George Weigel © DR

Église et Occident : quel avenir ?

Jean-Paul II avait longuement réfléchi à l’avenir de l’Église et de la civilisation occidentale. George Weigel développe ici une puissante réflexion en analysant la situation avec les yeux de Jean-Paul II afin de dégager les grands axes de ce qu’il faudrait faire pour bâtir l’Église de la nouvelle évangélisation.

Nous avons célébré en 2020 le centenaire de la naissance de Karol Wojtyla, le pape Jean-Paul II. À cette occasion, beaucoup ont jeté un regard en arrière, ce qui est compréhensible. Mais je pense que saint Jean-Paul II aimerait que nous fassions autre chose. J’ai longtemps été préoccupé par le fait que l’on regarde beaucoup trop en arrière, par-dessus son épaule, et pas assez en avant, à travers les yeux de Jean-Paul II.
Je comprends les sentiments qui poussent tant de personnes à regarder Jean-Paul II avec tant d’affection et même de nostalgie. La place énorme qu’il occupe dans l’imagination catholique est tout à fait compréhensible. Et pourtant, je crois qu’il serait bien plus satisfait si nous regardions vers l’avenir, avec une vision façonnée par son exemple et son enseignement, et si nous envisagions nos responsabilités de cette manière.
Permettez-moi donc, à travers les yeux de Jean-Paul II, de regarder vers deux avenirs : l’avenir de l’Église catholique et l’avenir du projet de civilisation occidentale ou, plus précisément, l’avenir de la démocratie occidentale. Ces deux avenirs se croisent, comme je le suggérerai à la fin de cette chronique. Toutefois, permettez-moi pour l’instant de traiter séparément chacun de ces avenirs.

CONSIGNES.
[1] Reproduisez le passage de la chronique qui commence par « Je comprends les » et se poursuit jusqu'à « de ces avenirs. ».
[2] Répondez à ces questions sur la chronique :
(a) En quelle année a-t-on célébré le centenaire de la naissance de Karol Wojtyla ?
(b) Quels sont les deux avenirs que l'auteur se propose d'examiner à travers les yeux de Jean-Paul II ?
[3] Prolongez la chronique sur l'avenir de l'Église et de l'Occident à partir de sa dernière phrase.
La liste n'a aucun lien avec la chronique.

ENTRÉES DU CORPUS.
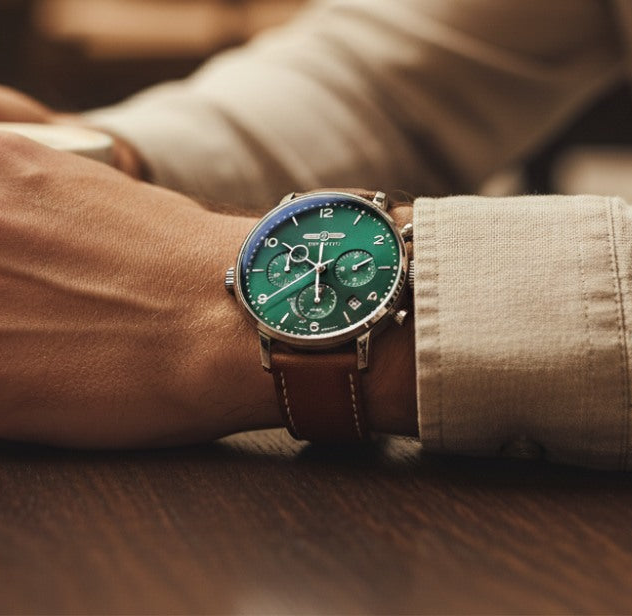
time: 5:50
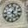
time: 1:22
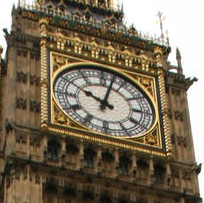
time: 10:02
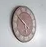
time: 5:49
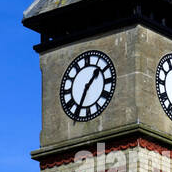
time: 1:34
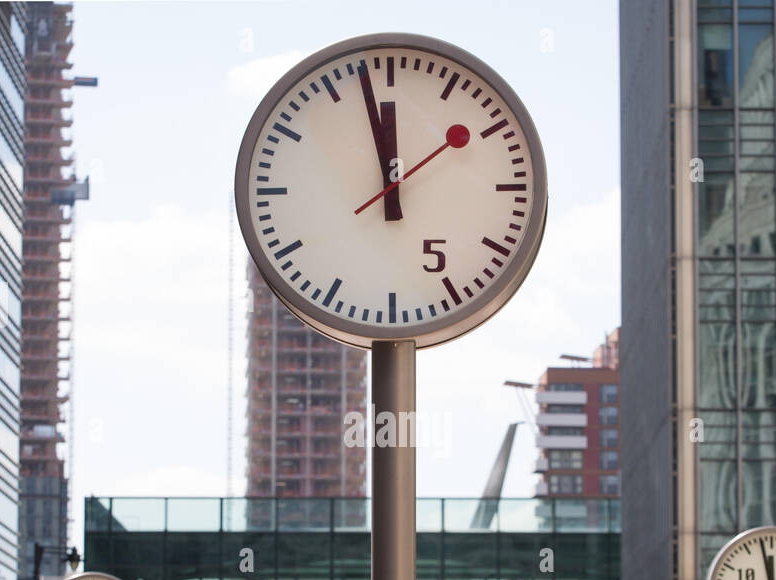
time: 11:57
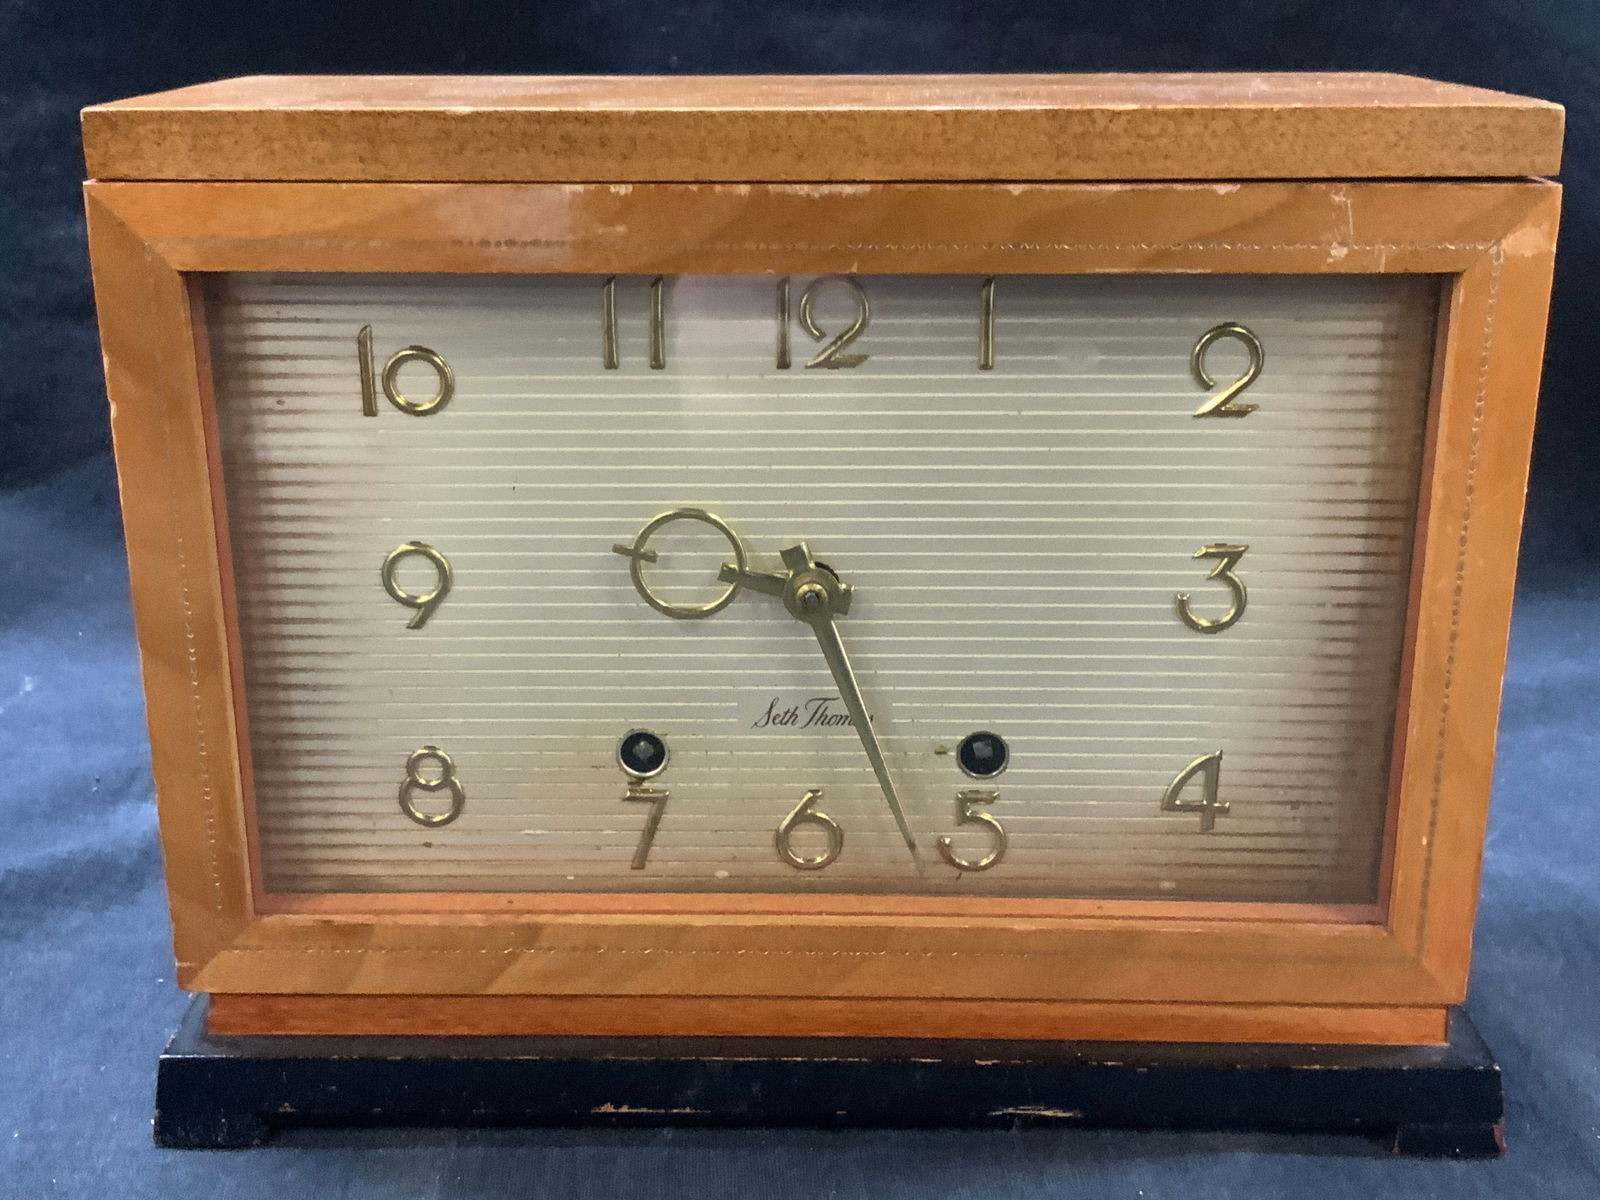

RÉPONSES ATTENDUES.
[1]
Je comprends les sentiments qui poussent tant de personnes à regarder Jean-Paul II avec tant d’affection et même de nostalgie. La place énorme qu’il occupe dans l’imagination catholique est tout à fait compréhensible. Et pourtant, je crois qu’il serait bien plus satisfait si nous regardions vers l’avenir, avec une vision façonnée par son exemple et son enseignement, et si nous envisagions nos responsabilités de cette manière.
Permettez-moi donc, à travers les yeux de Jean-Paul II, de regarder vers deux avenirs : l’avenir de l’Église catholique et l’avenir du projet de civilisation occidentale ou, plus précisément, l’avenir de la démocratie occidentale. Ces deux avenirs se croisent, comme je le suggérerai à la fin de cette chronique. Toutefois, permettez-moi pour l’instant de traiter séparément chacun de ces avenirs.

[2]
(a) En 2020.
(b) L'avenir de l'Église catholique et l'avenir du projet de civilisation occidentale, plus précisément l'avenir de la démocratie occidentale.

[3]
I – L’AVENIR DE L’ÉGLISE

Commençons par l’avenir de l’Église, vu à travers les yeux de Jean-Paul II. Comment voudrait-il que nous envisagions l’Église catholique des cent prochaines années ?
En fait, il nous a dit très clairement comment il nous ferait penser au catholicisme de l’avenir. Il nous l’a dit dans l’encyclique Redemptoris Missio de 1990 ; il nous l’a dit à nouveau tout au long du Grand Jubilé de 2000 ; et il nous l’a dit de manière très spécifique dans la lettre apostolique clôturant le Grand Jubilé, Novo Millennio Ineunte.
Dans Redemptoris Missio, tout au long du Grand Jubilé, et dans Novo Millennio Ineunte, Jean-Paul II a résumé l’enseignement de son pontificat et sa vision de l’avenir catholique : il l’a fait sous la rubrique « L’Église de la nouvelle évangélisation ». Comme j’ai essayé de le démontrer dans mon livre The irony of modern catholic history (2019), cette idée centrale de l’enseignement de Jean-Paul II est le point culminant d’une évolution complexe et souvent controversée qui a commencé avec le pape Léon XIII, qui a pris en 1878 la décision audacieuse et stratégique que l’Église catholique ne se contenterait plus de résister au monde moderne, mais qu’elle s’engagerait dans le monde moderne afin de convertir le monde moderne.
Les énergies créées par cette décision léonine se sont répercutées sur l’Église mondiale pendant quelque 80 ans, et c’est pour rassembler et concentrer ces énergies que le pape Jean XXIII a convoqué le concile Vatican II. Jean XXIII a convoqué Vatican II pour que l’Église catholique puisse faire une nouvelle expérience de la Pentecôte, une expérience de ce feu du Saint-Esprit qui a conduit l’Église primitive à aller convertir une si grande partie du monde méditerranéen. En tant que jeune évêque auxiliaire à Cracovie, puis en tant qu’archevêque de la ville, Karol Wojtyla a vécu le concile Vatican II comme ce que Jean XXIII voulait qu’il soit : un événement dans lequel l’Église catholique se rassemblait pour une nouvelle énergie évangélique et missionnaire, alors qu’elle entrait dans son vingt-et-unième siècle et son troisième millénaire.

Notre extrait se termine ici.